Zoey’s eyes had dropped to Lana’s fingers, where she kept them around her coffee cup.
“The shaking is worse today.” Zoey reached over and took Lana’s hand in hers. “Are you okay?”
“I’ve never felt better. It’s the cold.”
“Why don’t you go somewhere warmer for a few days?” Zoey sighed longingly. “I know I wouldn’t mind a few weeks on a beach in the Caribbean.”
“And miss out on Moose Springs during the holidays? Nonsense.” Lana jutted her chin at a pair of teens across the street trying to drive away a moose standing too close to their car, waving their arms and yelling in frustration. “They’re practically dripping with the Christmas spirit.”
Zoey giggled, then cursed as she spilled her drink. “Ugh, why do I keep doing that?”
“Perhaps you’re oversexed, overworked, and far too happy for your own good.” Lana was pleased to see the blush spread over Zoey’s face.
“I think I might propose.”
“To Graham?” This time, Lana was the one to nearly spill her drink.
“Don’t tell me you’re too old-fashioned to be the one to propose.”
“I think if I proposed marriage to someone without a billion-dollar trust fund, the family would be privately horrified. Most of them anyway.”
“And publicly?”
Lana exhaled a soft laugh. “Publicly, we would put on our serene faces and refuse to comment. As one does.”
“You know what I wish? I wish you could have a serene face that didn’t require anything but you being happy.”

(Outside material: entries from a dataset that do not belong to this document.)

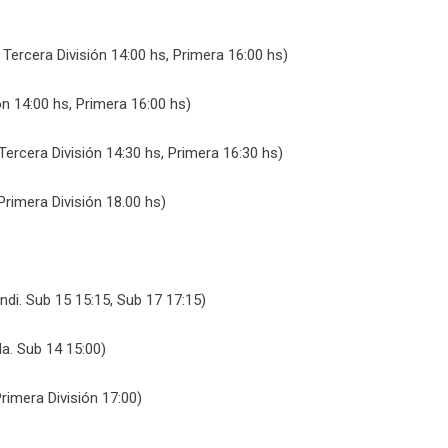
Tercera División 14:00 hs, Primera 16:00 hs)
ón 14:00 hs, Primera 16:00 hs)
ercera División 14:30 hs, Primera 16:30 hs)
Primera División 18.00 hs)
di. Sub 15 15:15, Sub 17 17:15)
a. Sub 14 15:00)
rimera División 17:00)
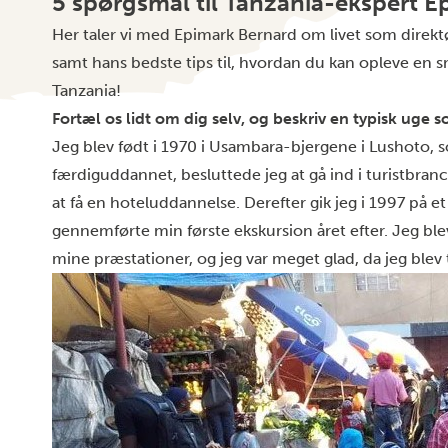
5 spørgsmål til Tanzania-ekspert E
Her taler vi med Epimark Bernard om livet som direktø
samt hans bedste tips til, hvordan du kan opleve en s
Tanzania
!
Fortæl os lidt om dig selv, og beskriv en typisk uge s
Jeg blev født i 1970 i Usambara-bjergene i Lushoto, s
færdiguddannet, besluttede jeg at gå ind i turistbran
at få en hoteluddannelse. Derefter gik jeg i 1997 på et 
gennemførte min første ekskursion året efter. Jeg bl
mine præstationer, og jeg var meget glad, da jeg blev 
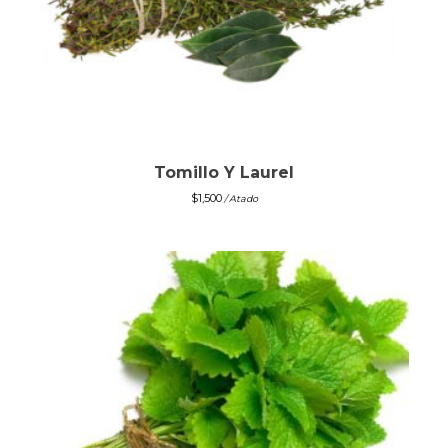
Tomillo Y Laurel
$
1,500
/ Atado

Yes. Lana would enjoy that too.
Zoey scooted over and leaned her head on Lana’s shoulder. “I like having you here. Being around you is the best part of Moose Springs.”
It probably wasn’t true, not with how utterly happy Zoey was in this new life she’d created so easily for herself. But Lana soaked in her friend’s words, thinking this morning, she’d be pleased to pretend otherwise.

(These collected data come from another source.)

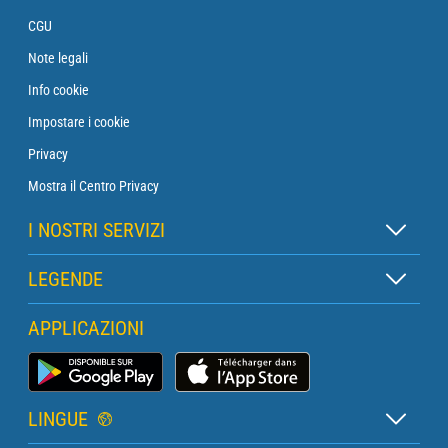
CGU
Note legali
Info cookie
Impostare i cookie
Privacy
Mostra il Centro Privacy
I NOSTRI SERVIZI
Abbonamento Zen
LEGENDE
Abbonamento Boa
Legenda delle mappe
APPLICAZIONI
Abbonamento Traversata
Legenda dei pittogrammi
Abbonamento Faro
App Meteo Marina
Glossario
Biefining con un meteorologo
LINGUE
Bollettino Pro Marittimo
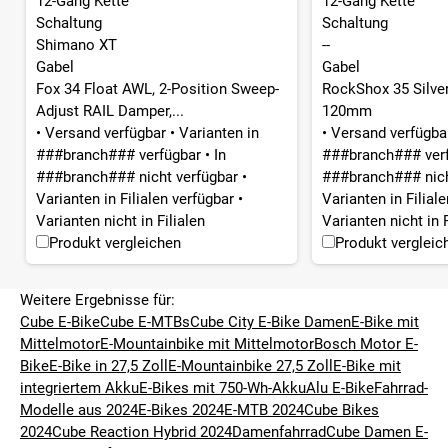
12-Gang Kette
12-Gang Kette
Schaltung
Schaltung
Shimano XT
--
Gabel
Gabel
Fox 34 Float AWL, 2-Position Sweep-
RockShox 35 Silve
Adjust RAIL Damper,...
120mm
•
Versand verfügbar
•
Varianten in
•
Versand verfügb
###branch### verfügbar
•
In
###branch### ver
###branch### nicht verfügbar
•
###branch### nich
Varianten in Filialen verfügbar
•
Varianten in Filial
Varianten nicht in Filialen
Varianten nicht in F
Produkt vergleichen
Produkt vergleic
Weitere Ergebnisse für:
Cube E-Bike
Cube E-MTBs
Cube City E-Bike Damen
E-Bike mit
Mittelmotor
E-Mountainbike mit Mittelmotor
Bosch Motor E-
Bike
E-Bike in 27,5 Zoll
E-Mountainbike 27,5 Zoll
E-Bike mit
integriertem Akku
E-Bikes mit 750-Wh-Akku
Alu E-Bike
Fahrrad-
Modelle aus 2024
E-Bikes 2024
E-MTB 2024
Cube Bikes
2024
Cube Reaction Hybrid 2024
Damenfahrrad
Cube Damen E-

They finished their drinks, then Zoey passed over the leash. “I’m supposed to tell you half a dozen things you already know about his daily needs.”
“But I already know them, so you won’t waste our time.”
“Exactly.” Adjusting her glasses again, something that had become a habit more than a necessity, Zoey raised an eyebrow. “Are you ready to catch a moose tonight?”
“I was born ready.”
With a fist bump of solidarity, Zoey headed off for her car. After she disappeared down the road toward the resort, Lana turned toward her companion.
“What do you think, Jake? Will we catch the moose? Or get trampled to bits?”
Jake was an honest dog, so he whined and stuffed his nose beneath her leg. Patting his head in reassurance, Lana sighed.
“Yeah, that’s what I was thinking too.”
* * *
The day Lana turned twelve, she fell in love for the first time. Young love was always fleeting, especially when waiting outside her mother’s office while she finished a phone call. The only other person in the waiting area was the assistant’s thirteen-year-old son. For those twenty-three minutes between sitting down with her worn copy of Pride and Prejudice and trailing her mother out the door, he was the most fascinating creature she’d ever met. Shy and uncomfortable as always, Lana wouldn’t have said a word, peering at him from behind her pages with surreptitious glances, but he had been bored and chatty, and he liked to read too.
To Lana, for those twenty-three minutes, that boy was everything.
Then, before Lana left with her mother, he’d given her a copy of the book he’d brought along too. Among all the other things Montgomerys didn’t do, Montgomerys didn’t accept gifts, except from family on Christmas and birthdays. But since it was her birthday—and she’d stuffed the book inside her sweater to hide it from view—Lana kept it. The Two Towers hadn’t even made sense when she hadn’t read the first book in the trilogy, but she’d hugged that book from the boy she’d briefly loved. And every time she picked up a story about adventures in far-off places, she’d felt a warmth of remembrance.